# [Stated exercise 1]
Answer these questions from the forum thread:
(a) To what does the forum thread compare starting every turbine?
(b) Which fuel-injected piston aircraft is named as an example?
(c) What two kinds of start does the writer of the last reply describe watching the gauges for?

────────

Post by digits_ » Tue Aug 13, 2019 12:36 pm

C-GGGQ wrote:
Tue Aug 13, 2019 12:24 pm
shimmydampner wrote:
Mon Aug 12, 2019 9:23 pm
C-GGGQ wrote:
Mon Aug 12, 2019 3:39 pm
Piston has a less involved start process (usually)
That's not been the case for any piston I've flown, whereas every turbine has been about as complicated as throwing a match into a puddle of kerosene. Operationally less involved as well. Keep the needles out of the red. Not exactly rocket appliances. No cowl flaps, cowl shutters, carb heat, carb temps, EGTs, CHTs, mixture, turbos, stage cooling, shock cooling, etc to worry about. Gotta love Pratt.
YMMV
Fair enough, I've never personally started a turbine. I guess what I was trying to get at was in a fuel injected piston like the Navajo. Prime a couple of seconds mixtures rich. Throttle cracked and it fires up if it was hot mixtures back throttles up. Vs spooling up waiting the gauges for a hot start or hung start, adding the fuel once you're up to speed. That seems more involved to me.

────────

# [Stated exercise 2]
In the rows, starting at the line that contains "Rendered at 1654 by 931 pixels." and ending at the line that contains "title Priority (cont'd) [59, 29, 1595, 108]", substitute "List" for "Identify". Give only those lines, with nothing else changed.

────────

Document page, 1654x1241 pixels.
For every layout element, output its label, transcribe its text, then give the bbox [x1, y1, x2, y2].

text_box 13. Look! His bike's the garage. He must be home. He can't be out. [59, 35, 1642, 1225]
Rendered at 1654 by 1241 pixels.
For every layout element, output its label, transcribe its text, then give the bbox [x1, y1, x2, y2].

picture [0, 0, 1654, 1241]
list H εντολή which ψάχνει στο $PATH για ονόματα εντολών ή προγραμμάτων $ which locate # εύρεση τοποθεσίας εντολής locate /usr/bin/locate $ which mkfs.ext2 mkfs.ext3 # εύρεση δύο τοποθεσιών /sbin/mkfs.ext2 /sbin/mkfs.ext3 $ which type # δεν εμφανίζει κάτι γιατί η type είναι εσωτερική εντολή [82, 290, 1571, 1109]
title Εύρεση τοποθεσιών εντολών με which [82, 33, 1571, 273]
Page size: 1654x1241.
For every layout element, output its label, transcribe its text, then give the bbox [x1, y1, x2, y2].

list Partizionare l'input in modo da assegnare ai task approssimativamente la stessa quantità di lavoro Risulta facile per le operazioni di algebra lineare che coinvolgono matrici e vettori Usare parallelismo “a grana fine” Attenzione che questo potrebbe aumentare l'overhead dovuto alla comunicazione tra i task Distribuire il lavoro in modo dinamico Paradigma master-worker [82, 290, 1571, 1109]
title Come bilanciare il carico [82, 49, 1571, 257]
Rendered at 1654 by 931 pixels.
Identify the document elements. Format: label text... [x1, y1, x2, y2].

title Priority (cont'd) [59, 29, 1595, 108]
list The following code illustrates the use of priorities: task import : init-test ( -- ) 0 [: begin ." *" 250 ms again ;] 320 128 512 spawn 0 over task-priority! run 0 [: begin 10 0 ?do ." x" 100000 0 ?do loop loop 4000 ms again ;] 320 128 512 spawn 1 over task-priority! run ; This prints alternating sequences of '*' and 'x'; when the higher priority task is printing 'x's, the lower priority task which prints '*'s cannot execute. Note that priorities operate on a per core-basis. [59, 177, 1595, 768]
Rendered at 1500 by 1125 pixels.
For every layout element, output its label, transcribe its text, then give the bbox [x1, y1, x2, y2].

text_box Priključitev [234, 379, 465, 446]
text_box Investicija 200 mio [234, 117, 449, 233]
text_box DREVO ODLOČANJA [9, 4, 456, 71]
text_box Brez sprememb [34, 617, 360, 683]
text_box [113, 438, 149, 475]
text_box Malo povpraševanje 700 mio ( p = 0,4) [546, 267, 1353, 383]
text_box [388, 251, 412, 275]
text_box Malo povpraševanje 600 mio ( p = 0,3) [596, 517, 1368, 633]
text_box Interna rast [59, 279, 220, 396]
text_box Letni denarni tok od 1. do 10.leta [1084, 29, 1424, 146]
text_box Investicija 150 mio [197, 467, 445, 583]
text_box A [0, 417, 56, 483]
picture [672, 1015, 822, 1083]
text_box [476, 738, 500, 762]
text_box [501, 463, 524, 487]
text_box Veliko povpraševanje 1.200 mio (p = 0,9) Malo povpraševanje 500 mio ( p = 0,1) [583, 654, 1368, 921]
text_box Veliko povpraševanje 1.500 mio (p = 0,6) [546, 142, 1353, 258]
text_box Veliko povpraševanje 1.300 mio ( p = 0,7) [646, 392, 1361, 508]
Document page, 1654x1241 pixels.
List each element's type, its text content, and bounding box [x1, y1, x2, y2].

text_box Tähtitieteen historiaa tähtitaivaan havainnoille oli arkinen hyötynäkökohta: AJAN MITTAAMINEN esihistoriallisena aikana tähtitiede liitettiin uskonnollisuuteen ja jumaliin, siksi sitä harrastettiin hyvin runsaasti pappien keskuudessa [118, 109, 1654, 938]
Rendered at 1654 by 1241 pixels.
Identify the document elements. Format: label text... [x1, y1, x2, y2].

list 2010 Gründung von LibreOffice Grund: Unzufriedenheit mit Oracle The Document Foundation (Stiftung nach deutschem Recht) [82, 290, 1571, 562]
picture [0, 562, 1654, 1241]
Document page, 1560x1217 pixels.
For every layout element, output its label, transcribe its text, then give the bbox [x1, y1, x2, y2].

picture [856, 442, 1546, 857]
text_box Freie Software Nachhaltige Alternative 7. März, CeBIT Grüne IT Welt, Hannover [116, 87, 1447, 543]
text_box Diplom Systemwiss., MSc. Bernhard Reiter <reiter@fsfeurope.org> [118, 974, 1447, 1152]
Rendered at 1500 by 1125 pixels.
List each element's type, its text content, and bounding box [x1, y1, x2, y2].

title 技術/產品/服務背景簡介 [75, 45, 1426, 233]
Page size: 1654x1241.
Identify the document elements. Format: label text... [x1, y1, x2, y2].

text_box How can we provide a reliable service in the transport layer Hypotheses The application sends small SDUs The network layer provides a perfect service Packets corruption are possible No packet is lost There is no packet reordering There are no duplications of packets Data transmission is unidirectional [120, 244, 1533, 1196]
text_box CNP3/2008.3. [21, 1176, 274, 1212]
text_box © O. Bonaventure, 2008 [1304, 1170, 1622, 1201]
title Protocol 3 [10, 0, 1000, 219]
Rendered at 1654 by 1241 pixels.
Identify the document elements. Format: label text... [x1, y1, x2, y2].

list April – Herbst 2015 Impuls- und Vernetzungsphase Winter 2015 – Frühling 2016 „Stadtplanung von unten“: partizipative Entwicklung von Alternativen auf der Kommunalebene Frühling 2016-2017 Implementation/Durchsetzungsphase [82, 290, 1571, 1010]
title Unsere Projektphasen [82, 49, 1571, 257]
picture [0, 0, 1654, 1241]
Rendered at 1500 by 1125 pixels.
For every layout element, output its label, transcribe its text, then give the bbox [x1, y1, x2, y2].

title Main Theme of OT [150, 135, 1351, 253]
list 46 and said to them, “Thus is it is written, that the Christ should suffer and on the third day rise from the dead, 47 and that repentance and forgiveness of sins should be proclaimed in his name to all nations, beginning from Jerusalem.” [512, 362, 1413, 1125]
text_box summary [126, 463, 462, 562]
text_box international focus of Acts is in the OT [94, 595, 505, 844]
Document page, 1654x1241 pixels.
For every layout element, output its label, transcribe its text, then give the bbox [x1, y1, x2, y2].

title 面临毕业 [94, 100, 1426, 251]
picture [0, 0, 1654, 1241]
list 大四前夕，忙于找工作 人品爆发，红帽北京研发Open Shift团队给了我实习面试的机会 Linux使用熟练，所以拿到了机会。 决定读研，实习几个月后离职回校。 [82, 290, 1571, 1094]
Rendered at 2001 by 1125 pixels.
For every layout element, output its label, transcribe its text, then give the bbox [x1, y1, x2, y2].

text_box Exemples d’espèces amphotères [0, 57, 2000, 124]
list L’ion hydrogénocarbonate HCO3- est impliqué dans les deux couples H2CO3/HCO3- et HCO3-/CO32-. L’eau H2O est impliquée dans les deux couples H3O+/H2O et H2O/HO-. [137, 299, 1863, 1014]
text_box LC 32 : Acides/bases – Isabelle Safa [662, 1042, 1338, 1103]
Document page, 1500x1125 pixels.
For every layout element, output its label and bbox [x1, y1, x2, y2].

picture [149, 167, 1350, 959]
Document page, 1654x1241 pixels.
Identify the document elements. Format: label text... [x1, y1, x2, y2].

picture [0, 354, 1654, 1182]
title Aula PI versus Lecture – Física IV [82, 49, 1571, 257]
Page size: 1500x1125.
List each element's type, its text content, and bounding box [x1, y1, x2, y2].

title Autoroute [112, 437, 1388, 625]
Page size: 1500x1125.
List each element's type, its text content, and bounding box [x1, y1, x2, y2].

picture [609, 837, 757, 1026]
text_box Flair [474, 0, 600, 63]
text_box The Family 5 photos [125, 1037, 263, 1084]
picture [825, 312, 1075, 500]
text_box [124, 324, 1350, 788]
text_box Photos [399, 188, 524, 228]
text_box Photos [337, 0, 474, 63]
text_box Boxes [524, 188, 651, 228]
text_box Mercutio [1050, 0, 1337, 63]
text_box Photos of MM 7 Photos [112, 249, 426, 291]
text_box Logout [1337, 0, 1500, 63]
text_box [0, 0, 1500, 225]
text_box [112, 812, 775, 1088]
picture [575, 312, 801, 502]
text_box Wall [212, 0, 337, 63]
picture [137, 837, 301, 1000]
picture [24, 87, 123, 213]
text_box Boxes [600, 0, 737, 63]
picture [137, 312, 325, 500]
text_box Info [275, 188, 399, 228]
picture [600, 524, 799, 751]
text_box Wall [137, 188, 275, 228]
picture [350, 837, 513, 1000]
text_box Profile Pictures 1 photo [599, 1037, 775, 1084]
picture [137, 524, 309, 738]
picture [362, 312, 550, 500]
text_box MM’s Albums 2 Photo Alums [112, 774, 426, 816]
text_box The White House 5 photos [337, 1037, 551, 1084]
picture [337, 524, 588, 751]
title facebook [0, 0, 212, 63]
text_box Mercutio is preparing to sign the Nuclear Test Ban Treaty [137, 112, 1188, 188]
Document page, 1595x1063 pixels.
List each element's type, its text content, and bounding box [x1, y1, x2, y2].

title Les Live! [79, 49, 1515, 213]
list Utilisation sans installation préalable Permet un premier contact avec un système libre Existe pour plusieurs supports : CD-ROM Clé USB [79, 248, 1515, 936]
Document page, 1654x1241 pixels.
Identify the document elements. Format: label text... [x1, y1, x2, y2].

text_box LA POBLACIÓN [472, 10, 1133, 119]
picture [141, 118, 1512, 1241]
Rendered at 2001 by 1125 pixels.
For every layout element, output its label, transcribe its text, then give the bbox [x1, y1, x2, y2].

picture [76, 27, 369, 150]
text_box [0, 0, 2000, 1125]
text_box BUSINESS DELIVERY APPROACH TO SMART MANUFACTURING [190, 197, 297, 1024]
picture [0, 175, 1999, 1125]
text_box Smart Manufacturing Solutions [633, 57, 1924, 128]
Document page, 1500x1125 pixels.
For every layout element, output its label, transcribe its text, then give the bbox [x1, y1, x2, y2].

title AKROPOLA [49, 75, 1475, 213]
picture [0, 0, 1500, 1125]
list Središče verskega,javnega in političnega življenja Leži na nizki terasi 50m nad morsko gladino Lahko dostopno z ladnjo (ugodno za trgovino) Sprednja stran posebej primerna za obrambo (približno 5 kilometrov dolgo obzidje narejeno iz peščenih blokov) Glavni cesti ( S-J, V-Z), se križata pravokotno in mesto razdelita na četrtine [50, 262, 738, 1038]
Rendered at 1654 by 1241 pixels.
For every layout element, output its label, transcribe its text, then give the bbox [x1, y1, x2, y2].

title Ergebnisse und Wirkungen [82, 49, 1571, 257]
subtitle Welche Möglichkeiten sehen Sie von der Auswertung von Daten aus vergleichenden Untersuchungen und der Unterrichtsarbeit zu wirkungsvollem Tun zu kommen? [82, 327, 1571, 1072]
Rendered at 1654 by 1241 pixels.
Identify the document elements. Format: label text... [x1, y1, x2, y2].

────────

# [Final answer 1]
(a) Throwing a match into a puddle of kerosene.
(b) The Navajo.
(c) A hot start or a hung start.

# [Final answer 2]
Rendered at 1654 by 931 pixels.
List the document elements. Format: label text... [x1, y1, x2, y2].

title Priority (cont'd) [59, 29, 1595, 108]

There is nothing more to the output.